=== Exercise description ===
Whenever an image turns up, omit it and return the remaining data exactly.
(Data provided)
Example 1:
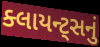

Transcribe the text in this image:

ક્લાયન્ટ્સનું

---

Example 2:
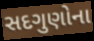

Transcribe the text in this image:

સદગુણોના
(End Data provided)
=== Answer to the exercise ===
Example 1:

Transcribe the text in this image:

ક્લાયન્ટ્સનું

---

Example 2:

Transcribe the text in this image:

સદગુણોના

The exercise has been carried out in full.